Interestingly, our phylogenetic inference shows that Clades 2c and 2d are a sister group of Clade 2b, which includes the first strain obtained in South Africa in 1958 (Supplementary Fig. 2). Furthermore, Clade 2d, which includes many African and European strains, appears to be rooted by the 1958 DRC strain, with high posterior support (Fig. 2). In particular, cluster 5 within Clade 2d including the Central-Southern European strains, all rooted by the Hungarian strain of 2004, are closely related to the South African cluster 4. These results stress the existence of a possible connection between South Africa and Europe. Our phylogeographic inference also supports this hypothesis, showing that the common ancestor of WNV L2 is likely to have originated in South Africa (Fig. 2), as already suggested in30. From there, WNV L2 probably spread among African countries, reaching Madagascar, DRC, CAR, Uganda, and Senegal in the 20th century, and to Europe in the 21st century. The virus, probably carried by long-distance migratory birds, was introduced into Hungary in 2004, where it was first detected, and then spread to many European countries (see Fig. 2), as previous studies have shown14,31.

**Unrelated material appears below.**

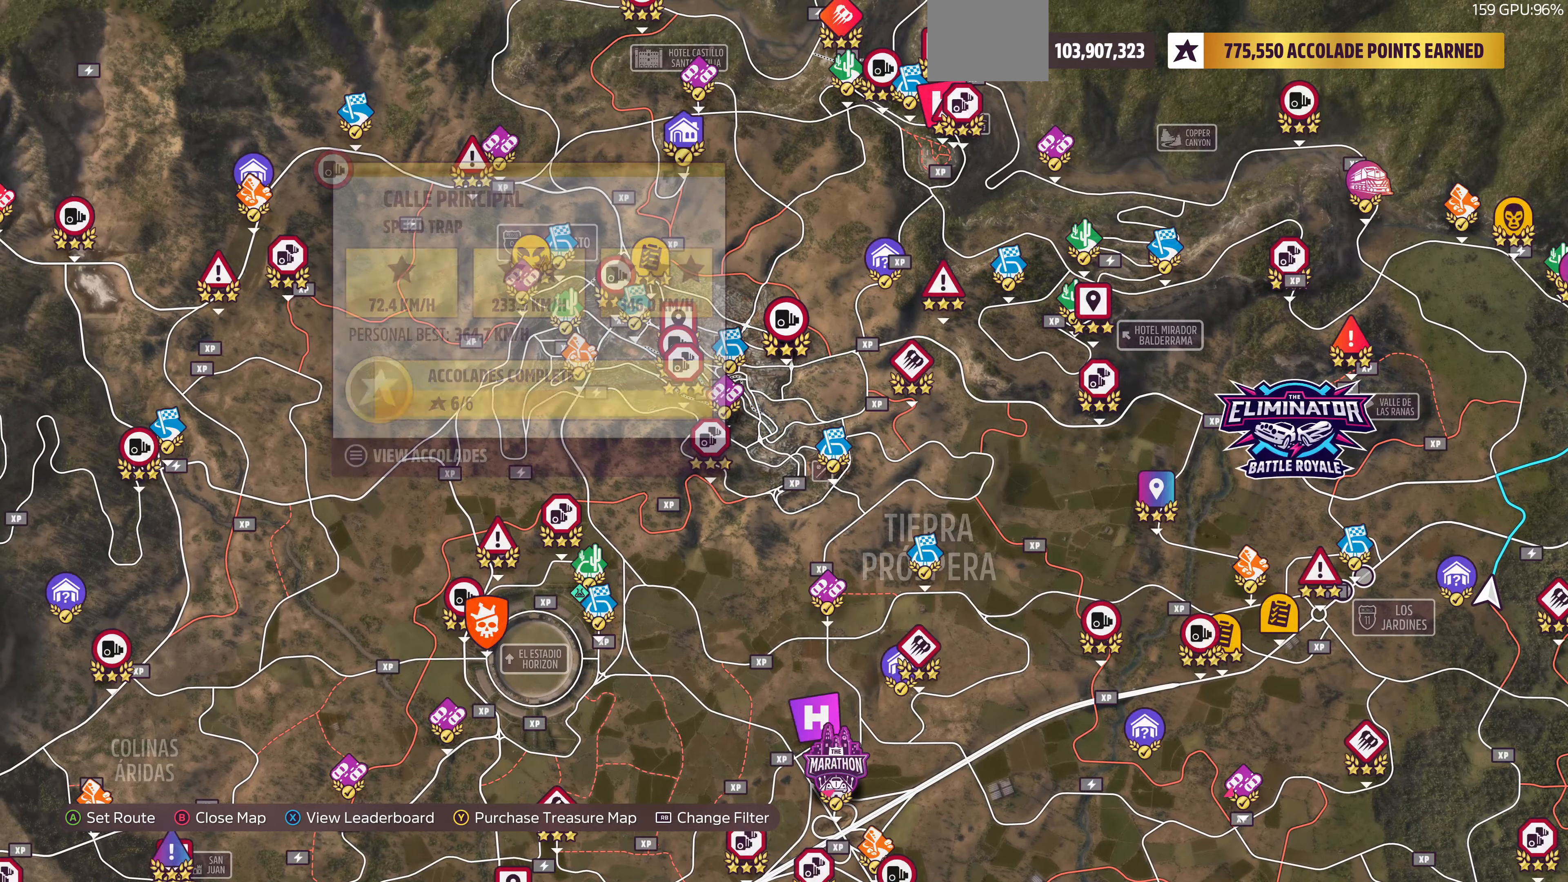
{"buttons": [], "left_stick": "center", "right_stick": "center", "events": [[33, "left_stick", "center"]]}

Overall, while the evolutionary history of WNV L1 is characterised by a complex behaviour possibly due to the constant connections between different continents, WNV L2 shows only one main independent introduction from Southern African countries (cluster 4) to Europe (cluster 5). Once in Europe, the lineage began to spread all over the continent, founding favourable eco-climatic conditions, which allowed it to become endemic and a serious public health concern in numerous regions and countries28,32. Our phylogenetic and phylogeographic reconstructions also suggest a second introduction of minor importance from Southern African countries to Europe, supported by the existence of a separate cluster 2 within Clade 2d, which includes three European strains (Italy/2014, Romania/2014, Hungary/2017) closely related to the strains of CAR (1993) and South Africa (1958 and 1977) of cluster 1.

According to these findings, WNV L1 and L2 strains have had very different eco-epidemiological and genetic evolutionary features. The more complex genomic heterogeneity of WNV L1 strains may be a consequence of the different timing of the emergence of WNV L1 and L2 strains from Africa33, which in turn may be due to an apparently lower tendency of WNV L2 strains to spread. For this reason, WNV L2 may appear to be more conserved than WNV L1 Clade 1A strains.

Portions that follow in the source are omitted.